Work order
Arrange the lines of all the rows below as a numbered list, leaving out the blank lines and the pictures.

Rendered chart images
------------------------------------

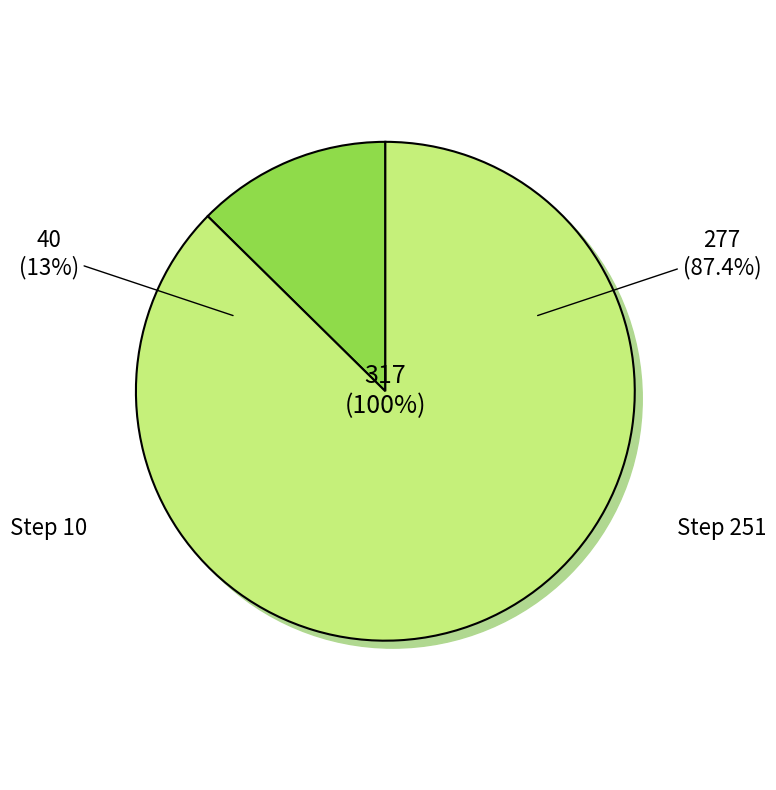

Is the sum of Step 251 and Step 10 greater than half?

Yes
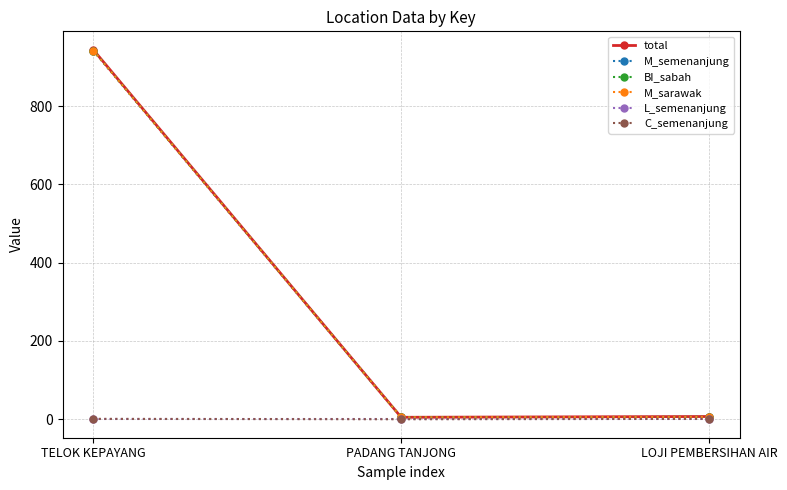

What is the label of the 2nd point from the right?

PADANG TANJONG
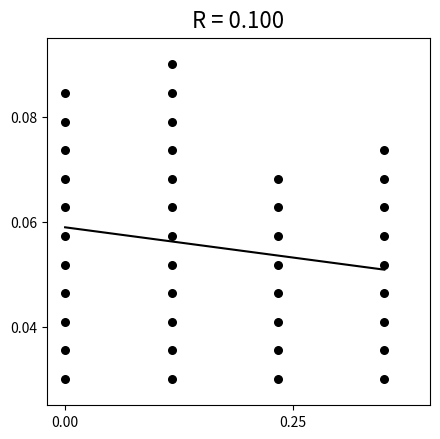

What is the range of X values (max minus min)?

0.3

------------------------------------

Result of this exercise
1. Is the sum of Step 251 and Step 10 greater than half?
2. Yes
3. What is the label of the 2nd point from the right?
4. PADANG TANJONG
5. What is the range of X values (max minus min)?
6. 0.3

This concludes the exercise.